WHAT TO WORK ON: Needed from the entries below: every line that holds the word "Right".

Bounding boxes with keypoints
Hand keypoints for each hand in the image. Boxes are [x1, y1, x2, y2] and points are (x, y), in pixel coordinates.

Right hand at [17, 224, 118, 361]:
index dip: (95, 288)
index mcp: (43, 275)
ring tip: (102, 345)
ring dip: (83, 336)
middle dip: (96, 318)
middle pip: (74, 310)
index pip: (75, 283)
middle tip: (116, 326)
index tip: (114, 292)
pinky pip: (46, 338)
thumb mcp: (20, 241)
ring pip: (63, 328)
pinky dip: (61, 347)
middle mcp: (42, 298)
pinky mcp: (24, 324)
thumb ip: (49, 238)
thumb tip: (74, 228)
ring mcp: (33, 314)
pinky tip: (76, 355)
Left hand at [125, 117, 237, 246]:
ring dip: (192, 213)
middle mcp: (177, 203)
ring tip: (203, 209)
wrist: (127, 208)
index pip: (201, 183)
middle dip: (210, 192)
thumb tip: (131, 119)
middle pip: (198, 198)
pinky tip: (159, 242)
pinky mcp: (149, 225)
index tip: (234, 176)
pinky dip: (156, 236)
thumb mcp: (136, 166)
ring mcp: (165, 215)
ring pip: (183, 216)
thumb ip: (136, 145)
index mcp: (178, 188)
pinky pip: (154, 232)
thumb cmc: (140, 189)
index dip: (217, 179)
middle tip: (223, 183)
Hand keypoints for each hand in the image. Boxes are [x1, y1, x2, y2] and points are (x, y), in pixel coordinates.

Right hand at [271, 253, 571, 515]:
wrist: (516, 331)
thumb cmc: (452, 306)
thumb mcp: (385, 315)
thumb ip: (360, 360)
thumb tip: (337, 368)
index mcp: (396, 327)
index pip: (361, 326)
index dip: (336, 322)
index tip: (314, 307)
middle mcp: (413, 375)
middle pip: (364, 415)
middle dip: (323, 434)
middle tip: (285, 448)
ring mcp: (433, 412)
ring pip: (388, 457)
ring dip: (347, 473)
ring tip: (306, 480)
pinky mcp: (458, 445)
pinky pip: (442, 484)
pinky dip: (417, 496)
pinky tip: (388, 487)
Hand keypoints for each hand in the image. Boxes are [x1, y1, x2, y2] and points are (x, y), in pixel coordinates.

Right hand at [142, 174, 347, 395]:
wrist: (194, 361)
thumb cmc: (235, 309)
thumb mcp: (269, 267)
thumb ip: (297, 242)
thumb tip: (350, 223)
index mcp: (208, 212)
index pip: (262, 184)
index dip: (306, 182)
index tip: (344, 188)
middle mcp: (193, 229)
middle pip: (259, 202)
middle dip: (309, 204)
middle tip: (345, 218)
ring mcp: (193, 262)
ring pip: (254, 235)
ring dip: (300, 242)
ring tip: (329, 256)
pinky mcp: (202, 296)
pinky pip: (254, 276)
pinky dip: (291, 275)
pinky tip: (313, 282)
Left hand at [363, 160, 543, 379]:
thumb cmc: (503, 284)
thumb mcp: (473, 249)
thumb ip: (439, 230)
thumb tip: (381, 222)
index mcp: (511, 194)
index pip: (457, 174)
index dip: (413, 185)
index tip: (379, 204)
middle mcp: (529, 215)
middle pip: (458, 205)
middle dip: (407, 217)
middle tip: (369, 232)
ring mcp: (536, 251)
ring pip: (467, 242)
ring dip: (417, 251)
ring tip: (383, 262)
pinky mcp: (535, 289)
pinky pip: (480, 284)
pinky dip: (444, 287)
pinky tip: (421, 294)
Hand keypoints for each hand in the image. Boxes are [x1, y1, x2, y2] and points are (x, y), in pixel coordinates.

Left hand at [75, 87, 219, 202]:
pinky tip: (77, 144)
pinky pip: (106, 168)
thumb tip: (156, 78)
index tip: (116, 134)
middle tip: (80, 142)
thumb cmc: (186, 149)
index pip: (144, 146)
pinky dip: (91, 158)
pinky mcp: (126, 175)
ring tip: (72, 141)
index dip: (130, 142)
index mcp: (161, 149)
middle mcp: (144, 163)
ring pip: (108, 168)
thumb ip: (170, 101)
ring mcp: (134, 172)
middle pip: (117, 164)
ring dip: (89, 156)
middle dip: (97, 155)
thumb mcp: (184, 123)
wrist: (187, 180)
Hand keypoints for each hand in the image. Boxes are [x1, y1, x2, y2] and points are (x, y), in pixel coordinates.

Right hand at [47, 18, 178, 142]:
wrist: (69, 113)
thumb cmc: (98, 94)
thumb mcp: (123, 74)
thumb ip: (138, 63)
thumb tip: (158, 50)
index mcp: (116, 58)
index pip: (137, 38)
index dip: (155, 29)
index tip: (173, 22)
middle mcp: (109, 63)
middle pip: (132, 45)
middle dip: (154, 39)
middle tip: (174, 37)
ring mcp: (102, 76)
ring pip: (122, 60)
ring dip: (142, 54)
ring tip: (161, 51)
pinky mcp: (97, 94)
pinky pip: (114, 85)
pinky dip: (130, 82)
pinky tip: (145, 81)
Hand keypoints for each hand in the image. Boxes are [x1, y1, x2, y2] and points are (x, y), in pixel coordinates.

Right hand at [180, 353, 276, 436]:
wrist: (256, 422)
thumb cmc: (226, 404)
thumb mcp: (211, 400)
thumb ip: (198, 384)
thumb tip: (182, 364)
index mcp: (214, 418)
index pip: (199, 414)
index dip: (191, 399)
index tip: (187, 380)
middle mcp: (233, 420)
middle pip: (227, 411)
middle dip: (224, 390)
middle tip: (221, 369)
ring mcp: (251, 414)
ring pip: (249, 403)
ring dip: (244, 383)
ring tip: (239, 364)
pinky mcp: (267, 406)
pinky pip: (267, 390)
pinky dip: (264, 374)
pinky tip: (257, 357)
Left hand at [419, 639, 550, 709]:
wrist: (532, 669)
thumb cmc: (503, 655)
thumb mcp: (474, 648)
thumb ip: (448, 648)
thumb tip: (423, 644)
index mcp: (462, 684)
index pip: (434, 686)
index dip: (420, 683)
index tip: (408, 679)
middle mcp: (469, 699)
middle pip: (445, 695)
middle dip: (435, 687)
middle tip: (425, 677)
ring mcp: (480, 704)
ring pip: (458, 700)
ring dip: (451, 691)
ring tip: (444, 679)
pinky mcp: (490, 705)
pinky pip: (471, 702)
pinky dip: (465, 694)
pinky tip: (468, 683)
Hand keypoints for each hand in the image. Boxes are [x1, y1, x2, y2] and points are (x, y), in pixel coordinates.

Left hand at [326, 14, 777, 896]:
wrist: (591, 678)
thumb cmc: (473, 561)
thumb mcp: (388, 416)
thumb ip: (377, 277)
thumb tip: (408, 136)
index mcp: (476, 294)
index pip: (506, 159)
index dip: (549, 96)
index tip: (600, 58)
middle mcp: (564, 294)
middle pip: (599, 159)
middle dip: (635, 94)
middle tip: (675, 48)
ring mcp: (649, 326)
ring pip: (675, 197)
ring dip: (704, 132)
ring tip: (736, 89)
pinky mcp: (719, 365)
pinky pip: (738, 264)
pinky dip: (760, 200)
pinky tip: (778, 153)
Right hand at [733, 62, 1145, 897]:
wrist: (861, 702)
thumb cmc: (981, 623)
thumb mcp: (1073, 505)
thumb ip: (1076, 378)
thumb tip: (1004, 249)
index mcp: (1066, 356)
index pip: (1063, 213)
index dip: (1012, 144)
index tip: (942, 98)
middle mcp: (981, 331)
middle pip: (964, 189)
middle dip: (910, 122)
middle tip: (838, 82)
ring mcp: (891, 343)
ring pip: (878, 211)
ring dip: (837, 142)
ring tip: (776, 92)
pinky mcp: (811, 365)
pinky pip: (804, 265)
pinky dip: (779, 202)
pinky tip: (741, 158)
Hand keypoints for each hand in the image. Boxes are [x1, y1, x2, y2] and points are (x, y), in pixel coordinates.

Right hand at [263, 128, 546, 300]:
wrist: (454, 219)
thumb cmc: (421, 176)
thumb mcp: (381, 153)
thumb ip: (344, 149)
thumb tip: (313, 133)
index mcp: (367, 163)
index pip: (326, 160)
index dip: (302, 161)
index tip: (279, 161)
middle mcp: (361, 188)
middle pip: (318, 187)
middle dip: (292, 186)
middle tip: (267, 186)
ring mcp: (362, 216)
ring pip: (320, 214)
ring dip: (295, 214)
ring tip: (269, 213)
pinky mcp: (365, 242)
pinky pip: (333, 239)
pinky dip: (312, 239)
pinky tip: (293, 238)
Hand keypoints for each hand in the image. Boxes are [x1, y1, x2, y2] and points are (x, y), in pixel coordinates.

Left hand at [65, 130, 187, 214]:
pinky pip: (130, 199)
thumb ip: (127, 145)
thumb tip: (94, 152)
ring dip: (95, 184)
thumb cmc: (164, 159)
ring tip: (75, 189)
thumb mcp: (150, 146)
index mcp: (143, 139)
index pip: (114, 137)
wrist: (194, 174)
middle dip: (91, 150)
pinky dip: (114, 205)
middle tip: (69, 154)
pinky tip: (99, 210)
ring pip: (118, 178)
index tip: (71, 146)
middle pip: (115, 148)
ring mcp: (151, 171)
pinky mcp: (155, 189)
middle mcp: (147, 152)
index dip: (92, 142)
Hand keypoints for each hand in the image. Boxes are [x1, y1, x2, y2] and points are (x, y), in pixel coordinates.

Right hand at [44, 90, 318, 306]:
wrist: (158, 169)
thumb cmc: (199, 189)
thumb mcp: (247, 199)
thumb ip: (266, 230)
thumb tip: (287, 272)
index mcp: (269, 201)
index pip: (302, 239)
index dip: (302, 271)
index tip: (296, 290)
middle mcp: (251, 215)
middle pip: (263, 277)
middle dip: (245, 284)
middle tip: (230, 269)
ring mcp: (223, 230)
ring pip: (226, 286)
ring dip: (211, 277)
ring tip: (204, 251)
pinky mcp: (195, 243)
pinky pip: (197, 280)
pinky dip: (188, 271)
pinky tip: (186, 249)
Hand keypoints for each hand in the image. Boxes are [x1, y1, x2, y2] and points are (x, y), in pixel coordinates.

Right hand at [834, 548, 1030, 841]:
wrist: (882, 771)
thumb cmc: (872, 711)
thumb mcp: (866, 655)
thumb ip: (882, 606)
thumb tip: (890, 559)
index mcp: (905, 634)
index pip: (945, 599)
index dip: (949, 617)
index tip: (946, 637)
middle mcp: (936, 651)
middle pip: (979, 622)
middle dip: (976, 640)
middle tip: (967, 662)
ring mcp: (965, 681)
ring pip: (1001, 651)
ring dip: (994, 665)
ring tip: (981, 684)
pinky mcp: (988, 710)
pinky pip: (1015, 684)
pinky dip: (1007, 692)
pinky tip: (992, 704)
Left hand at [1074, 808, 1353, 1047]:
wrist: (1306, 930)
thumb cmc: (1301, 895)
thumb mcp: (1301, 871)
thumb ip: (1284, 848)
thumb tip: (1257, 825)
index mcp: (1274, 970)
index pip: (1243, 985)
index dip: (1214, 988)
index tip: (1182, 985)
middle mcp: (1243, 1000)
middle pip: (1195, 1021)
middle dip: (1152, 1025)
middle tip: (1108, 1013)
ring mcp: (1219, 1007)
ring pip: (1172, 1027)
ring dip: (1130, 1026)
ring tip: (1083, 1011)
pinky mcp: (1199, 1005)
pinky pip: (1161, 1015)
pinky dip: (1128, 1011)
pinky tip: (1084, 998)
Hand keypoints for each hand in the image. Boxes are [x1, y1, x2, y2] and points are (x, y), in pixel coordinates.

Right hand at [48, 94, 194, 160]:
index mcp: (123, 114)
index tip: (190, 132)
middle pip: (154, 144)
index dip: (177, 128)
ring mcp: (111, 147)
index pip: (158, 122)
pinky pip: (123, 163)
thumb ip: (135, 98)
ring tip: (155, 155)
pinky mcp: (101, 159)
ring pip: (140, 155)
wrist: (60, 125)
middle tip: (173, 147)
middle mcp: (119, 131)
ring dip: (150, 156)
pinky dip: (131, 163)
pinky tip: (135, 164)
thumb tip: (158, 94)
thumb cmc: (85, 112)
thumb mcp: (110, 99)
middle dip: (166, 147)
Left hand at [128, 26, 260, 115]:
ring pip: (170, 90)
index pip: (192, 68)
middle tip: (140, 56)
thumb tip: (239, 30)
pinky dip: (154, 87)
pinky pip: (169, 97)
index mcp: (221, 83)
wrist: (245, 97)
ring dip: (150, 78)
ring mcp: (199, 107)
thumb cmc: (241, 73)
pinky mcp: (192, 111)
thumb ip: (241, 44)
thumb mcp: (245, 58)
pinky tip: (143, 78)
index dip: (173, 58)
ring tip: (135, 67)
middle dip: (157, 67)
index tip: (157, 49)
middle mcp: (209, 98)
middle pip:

WRITTEN REPLY:
Right hand at [17, 224, 118, 361]:
Right hand at [271, 253, 571, 515]:
Right hand at [142, 174, 347, 395]:
Right hand at [47, 18, 178, 142]:
Right hand at [180, 353, 276, 436]:
Right hand at [733, 62, 1145, 897]:
Right hand at [263, 128, 546, 300]:
Right hand at [44, 90, 318, 306]:
Right hand at [834, 548, 1030, 841]:
Right hand at [48, 94, 194, 160]:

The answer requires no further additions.